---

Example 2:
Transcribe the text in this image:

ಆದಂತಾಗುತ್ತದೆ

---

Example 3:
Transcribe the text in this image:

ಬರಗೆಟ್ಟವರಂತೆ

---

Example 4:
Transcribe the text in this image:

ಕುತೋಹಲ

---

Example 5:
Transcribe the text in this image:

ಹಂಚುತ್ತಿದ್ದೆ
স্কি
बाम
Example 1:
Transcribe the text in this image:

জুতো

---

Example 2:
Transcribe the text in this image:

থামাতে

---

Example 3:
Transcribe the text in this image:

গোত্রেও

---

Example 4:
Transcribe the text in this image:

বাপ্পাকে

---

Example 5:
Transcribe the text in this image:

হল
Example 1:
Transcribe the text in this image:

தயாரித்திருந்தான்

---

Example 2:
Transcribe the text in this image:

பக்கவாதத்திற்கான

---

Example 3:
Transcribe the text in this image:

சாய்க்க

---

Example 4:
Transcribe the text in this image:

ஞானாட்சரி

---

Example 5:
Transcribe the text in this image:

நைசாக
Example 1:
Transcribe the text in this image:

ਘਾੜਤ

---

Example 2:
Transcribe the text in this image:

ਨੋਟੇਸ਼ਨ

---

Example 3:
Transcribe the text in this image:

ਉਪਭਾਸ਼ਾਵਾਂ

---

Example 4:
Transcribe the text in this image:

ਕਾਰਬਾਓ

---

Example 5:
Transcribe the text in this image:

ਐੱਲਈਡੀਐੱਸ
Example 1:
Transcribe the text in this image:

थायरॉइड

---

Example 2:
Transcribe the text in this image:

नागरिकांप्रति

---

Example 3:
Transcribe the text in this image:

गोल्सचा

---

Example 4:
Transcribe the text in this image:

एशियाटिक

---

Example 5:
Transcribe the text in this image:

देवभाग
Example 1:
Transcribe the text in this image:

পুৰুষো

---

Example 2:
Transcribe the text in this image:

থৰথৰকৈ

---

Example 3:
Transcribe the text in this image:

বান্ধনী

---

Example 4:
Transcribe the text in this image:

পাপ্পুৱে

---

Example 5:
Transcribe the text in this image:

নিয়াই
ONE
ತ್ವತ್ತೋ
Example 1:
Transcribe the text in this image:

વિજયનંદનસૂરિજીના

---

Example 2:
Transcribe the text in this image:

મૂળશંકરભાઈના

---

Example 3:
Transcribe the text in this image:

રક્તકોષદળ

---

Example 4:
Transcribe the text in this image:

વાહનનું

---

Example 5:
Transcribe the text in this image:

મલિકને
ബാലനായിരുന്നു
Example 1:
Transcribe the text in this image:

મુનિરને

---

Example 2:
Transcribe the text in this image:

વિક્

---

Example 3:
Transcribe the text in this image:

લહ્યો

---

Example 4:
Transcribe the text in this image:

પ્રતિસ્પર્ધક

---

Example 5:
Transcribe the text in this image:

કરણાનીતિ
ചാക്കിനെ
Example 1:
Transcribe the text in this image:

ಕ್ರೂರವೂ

-------------------------

=== Your instructions ===
Please reproduce every record shown above, exactly as written.

=== Answer space ===
---

Example 2:
Transcribe the text in this image:

ಆದಂತಾಗುತ್ತದೆ

---

Example 3:
Transcribe the text in this image:

ಬರಗೆಟ್ಟವರಂತೆ

---

Example 4:
Transcribe the text in this image:

ಕುತೋಹಲ

---

Example 5:
Transcribe the text in this image:

ಹಂಚುತ್ತಿದ್ದೆ
স্কি
बाम
Example 1:
Transcribe the text in this image:

জুতো

---

Example 2:
Transcribe the text in this image:

থামাতে

---

Example 3:
Transcribe the text in this image:

গোত্রেও

---

Example 4:
Transcribe the text in this image:

বাপ্পাকে

---

Example 5:
Transcribe the text in this image:

হল
Example 1:
Transcribe the text in this image:

தயாரித்திருந்தான்

---

Example 2:
Transcribe the text in this image:

பக்கவாதத்திற்கான

---

Example 3:
Transcribe the text in this image:

சாய்க்க

---

Example 4:
Transcribe the text in this image:

ஞானாட்சரி

---

Example 5:
Transcribe the text in this image:

நைசாக
Example 1:
Transcribe the text in this image:

ਘਾੜਤ

---

Example 2:
Transcribe the text in this image:

ਨੋਟੇਸ਼ਨ

---

Example 3:
Transcribe the text in this image:

ਉਪਭਾਸ਼ਾਵਾਂ

---

Example 4:
Transcribe the text in this image:

ਕਾਰਬਾਓ

---

Example 5:
Transcribe the text in this image:

ਐੱਲਈਡੀਐੱਸ
Example 1:
Transcribe the text in this image:

थायरॉइड

---

Example 2:
Transcribe the text in this image:

नागरिकांप्रति

---

Example 3:
Transcribe the text in this image:

गोल्सचा

---

Example 4:
Transcribe the text in this image:

एशियाटिक

---

Example 5:
Transcribe the text in this image:

देवभाग
Example 1:
Transcribe the text in this image:

পুৰুষো

---

Example 2:
Transcribe the text in this image:

থৰথৰকৈ

---

Example 3:
Transcribe the text in this image:

বান্ধনী

---

Example 4:
Transcribe the text in this image:

পাপ্পুৱে

---

Example 5:
Transcribe the text in this image:

নিয়াই
ONE
ತ್ವತ್ತೋ
Example 1:
Transcribe the text in this image:

વિજયનંદનસૂરિજીના

---

Example 2:
Transcribe the text in this image:

મૂળશંકરભાઈના

---

Example 3:
Transcribe the text in this image:

રક્તકોષદળ

---

Example 4:
Transcribe the text in this image:

વાહનનું

---

Example 5:
Transcribe the text in this image:

મલિકને
ബാലനായിരുന്നു
Example 1:
Transcribe the text in this image:

મુનિરને

---

Example 2:
Transcribe the text in this image:

વિક્

---

Example 3:
Transcribe the text in this image:

લહ્યો

---

Example 4:
Transcribe the text in this image:

પ્રતિસ્પર્ધક

---

Example 5:
Transcribe the text in this image:

કરણાનીતિ
ചാക്കിനെ
Example 1:
Transcribe the text in this image:

ಕ್ರೂರವೂ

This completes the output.